What is being asked ->
Scan the entries below for the word "Visitas" and copy every line where it turns up.

(Beginning of Recorded data)

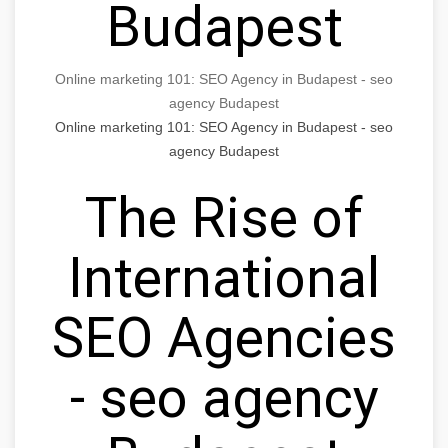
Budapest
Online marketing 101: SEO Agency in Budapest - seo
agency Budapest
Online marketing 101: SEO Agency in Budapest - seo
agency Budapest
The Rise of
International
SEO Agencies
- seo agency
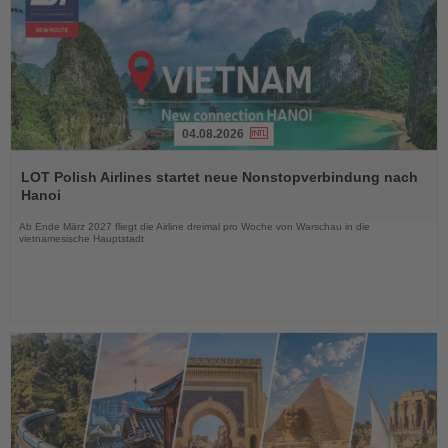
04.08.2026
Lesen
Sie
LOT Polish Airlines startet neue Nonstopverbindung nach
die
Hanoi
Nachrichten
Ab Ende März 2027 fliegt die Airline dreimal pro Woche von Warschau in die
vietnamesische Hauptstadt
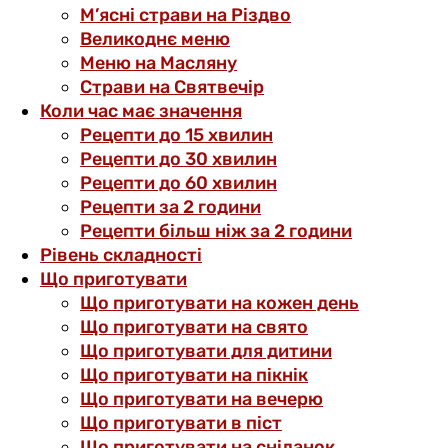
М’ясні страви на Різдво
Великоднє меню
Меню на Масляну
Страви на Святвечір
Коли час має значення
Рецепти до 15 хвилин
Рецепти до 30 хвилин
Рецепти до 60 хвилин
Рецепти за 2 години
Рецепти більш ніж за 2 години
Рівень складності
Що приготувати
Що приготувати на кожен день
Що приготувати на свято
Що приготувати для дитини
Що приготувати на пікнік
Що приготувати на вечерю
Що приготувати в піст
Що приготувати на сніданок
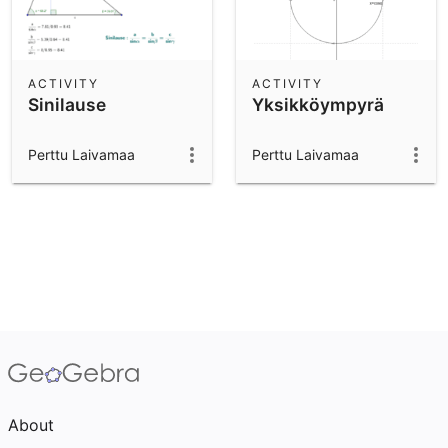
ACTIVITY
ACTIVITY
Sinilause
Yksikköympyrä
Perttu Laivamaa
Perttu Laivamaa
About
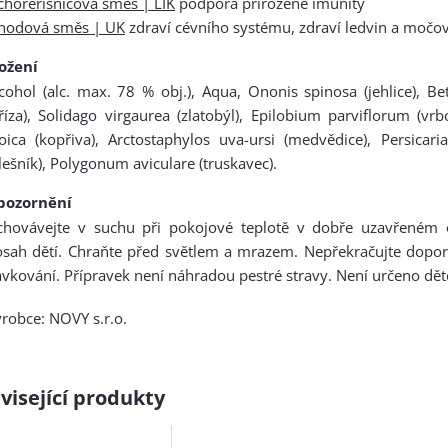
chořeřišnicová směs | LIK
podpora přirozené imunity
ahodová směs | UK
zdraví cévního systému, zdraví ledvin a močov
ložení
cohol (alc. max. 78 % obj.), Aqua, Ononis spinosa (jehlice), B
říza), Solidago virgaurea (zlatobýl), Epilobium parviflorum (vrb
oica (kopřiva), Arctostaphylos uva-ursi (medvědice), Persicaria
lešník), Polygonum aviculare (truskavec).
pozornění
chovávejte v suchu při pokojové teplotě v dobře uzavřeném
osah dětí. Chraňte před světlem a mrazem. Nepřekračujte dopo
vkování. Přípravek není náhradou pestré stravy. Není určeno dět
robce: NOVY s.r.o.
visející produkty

(End of Recorded data)
(Beginning of Recorded data)

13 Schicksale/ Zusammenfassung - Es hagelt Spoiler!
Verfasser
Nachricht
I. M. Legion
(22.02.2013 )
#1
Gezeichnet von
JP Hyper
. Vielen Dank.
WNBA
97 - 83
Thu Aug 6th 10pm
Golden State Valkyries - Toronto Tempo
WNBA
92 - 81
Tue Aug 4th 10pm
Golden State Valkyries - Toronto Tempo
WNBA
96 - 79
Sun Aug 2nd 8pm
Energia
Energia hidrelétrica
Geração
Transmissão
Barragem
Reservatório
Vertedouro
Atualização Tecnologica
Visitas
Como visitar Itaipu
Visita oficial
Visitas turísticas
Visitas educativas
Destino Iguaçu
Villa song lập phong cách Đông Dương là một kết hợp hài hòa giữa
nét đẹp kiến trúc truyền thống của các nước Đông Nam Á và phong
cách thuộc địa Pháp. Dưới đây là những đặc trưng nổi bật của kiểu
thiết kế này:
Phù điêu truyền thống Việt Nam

(End of Recorded data)
(Beginning of Recorded data)

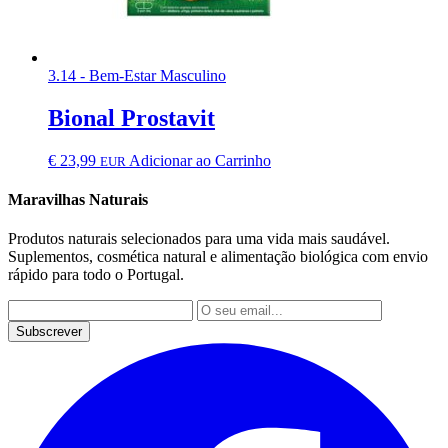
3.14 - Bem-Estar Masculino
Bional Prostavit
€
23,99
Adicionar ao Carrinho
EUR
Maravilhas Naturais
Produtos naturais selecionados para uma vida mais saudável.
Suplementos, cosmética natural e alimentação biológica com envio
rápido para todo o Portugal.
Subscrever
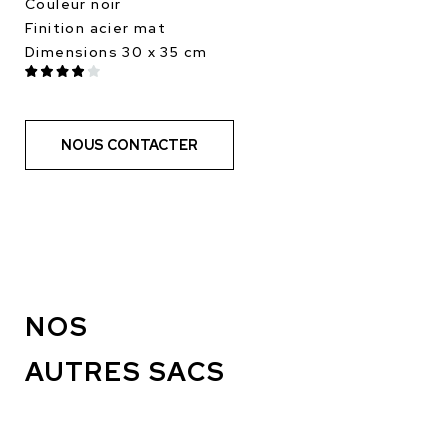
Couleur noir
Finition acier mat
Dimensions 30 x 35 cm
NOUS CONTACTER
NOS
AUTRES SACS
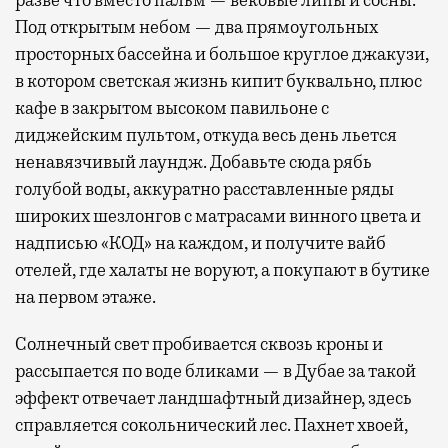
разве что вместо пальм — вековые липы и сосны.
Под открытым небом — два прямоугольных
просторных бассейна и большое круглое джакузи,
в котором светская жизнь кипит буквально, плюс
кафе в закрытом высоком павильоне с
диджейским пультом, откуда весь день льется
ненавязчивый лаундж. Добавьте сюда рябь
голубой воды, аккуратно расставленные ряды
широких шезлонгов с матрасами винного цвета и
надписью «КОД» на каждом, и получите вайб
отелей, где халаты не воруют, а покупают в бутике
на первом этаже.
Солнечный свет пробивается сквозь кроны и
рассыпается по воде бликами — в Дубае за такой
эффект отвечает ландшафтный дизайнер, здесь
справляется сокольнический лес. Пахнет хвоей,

(End of Recorded data)

Task solution ->
Visitas
Visitas turísticas
Visitas educativas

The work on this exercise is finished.